▶ [Leestekst]:

10.1.De voor de beoordeling van het beroep belangrijke wet- en regelgeving is te vinden in de bijlage bij deze uitspraak.
11. Eiseres stelt – kort gezegd – dat het parkeerverbod in strijd met het zorgvuldigheids- en het motiveringsbeginsel is ingesteld en dat het college haar belangen onvoldoende heeft meegewogen bij het nemen van dit verkeersbesluit. Op de [bedrijventerrein] is volgens eiseres sprake van een groot parkeertekort, dat met het instellen van dit parkeerverbod alleen maar toeneemt. Ook zal de verkeersonveiligheid door het instellen van dit parkeerverbod volgens eiseres toenemen.

▶ [Getoonde items]:
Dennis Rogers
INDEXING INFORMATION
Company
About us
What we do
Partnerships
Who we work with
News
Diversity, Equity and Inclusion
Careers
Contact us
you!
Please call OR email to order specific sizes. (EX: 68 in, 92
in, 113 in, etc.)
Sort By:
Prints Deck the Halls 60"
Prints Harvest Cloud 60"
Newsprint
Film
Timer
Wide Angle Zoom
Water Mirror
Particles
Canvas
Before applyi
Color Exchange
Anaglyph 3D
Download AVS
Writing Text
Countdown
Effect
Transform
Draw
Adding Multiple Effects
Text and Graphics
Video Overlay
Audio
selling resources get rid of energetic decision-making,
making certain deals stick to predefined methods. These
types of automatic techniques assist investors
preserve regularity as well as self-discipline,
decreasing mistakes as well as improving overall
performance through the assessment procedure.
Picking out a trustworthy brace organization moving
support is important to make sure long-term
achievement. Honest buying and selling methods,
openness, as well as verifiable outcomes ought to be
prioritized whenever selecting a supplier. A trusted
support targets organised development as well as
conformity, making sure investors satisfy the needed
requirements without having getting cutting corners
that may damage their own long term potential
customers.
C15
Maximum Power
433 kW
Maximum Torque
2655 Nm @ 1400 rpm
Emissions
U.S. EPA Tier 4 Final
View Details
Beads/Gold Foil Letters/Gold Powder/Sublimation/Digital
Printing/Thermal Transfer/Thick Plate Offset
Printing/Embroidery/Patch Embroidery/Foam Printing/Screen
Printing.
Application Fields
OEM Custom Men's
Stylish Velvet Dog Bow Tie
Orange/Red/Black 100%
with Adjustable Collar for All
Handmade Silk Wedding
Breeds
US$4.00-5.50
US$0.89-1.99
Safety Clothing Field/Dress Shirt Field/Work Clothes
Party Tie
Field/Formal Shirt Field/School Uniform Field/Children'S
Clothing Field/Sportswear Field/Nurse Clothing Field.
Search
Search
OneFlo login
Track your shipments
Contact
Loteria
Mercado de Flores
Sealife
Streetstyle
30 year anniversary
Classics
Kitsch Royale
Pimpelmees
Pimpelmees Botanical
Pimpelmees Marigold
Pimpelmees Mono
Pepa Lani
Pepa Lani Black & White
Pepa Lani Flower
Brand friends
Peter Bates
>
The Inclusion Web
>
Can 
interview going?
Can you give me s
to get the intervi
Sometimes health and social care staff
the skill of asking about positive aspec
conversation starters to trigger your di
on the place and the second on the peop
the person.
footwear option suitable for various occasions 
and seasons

▶ [Over deze opdracht]:
Schrijf uit de leestekst over het parkeerverbod het stuk van "11. Eiseres stelt" tot en met "volgens eiseres toenemen." woordelijk over.

▶ [Uitwerking opgave]:
11. Eiseres stelt – kort gezegd – dat het parkeerverbod in strijd met het zorgvuldigheids- en het motiveringsbeginsel is ingesteld en dat het college haar belangen onvoldoende heeft meegewogen bij het nemen van dit verkeersbesluit. Op de [bedrijventerrein] is volgens eiseres sprake van een groot parkeertekort, dat met het instellen van dit parkeerverbod alleen maar toeneemt. Ook zal de verkeersonveiligheid door het instellen van dit parkeerverbod volgens eiseres toenemen.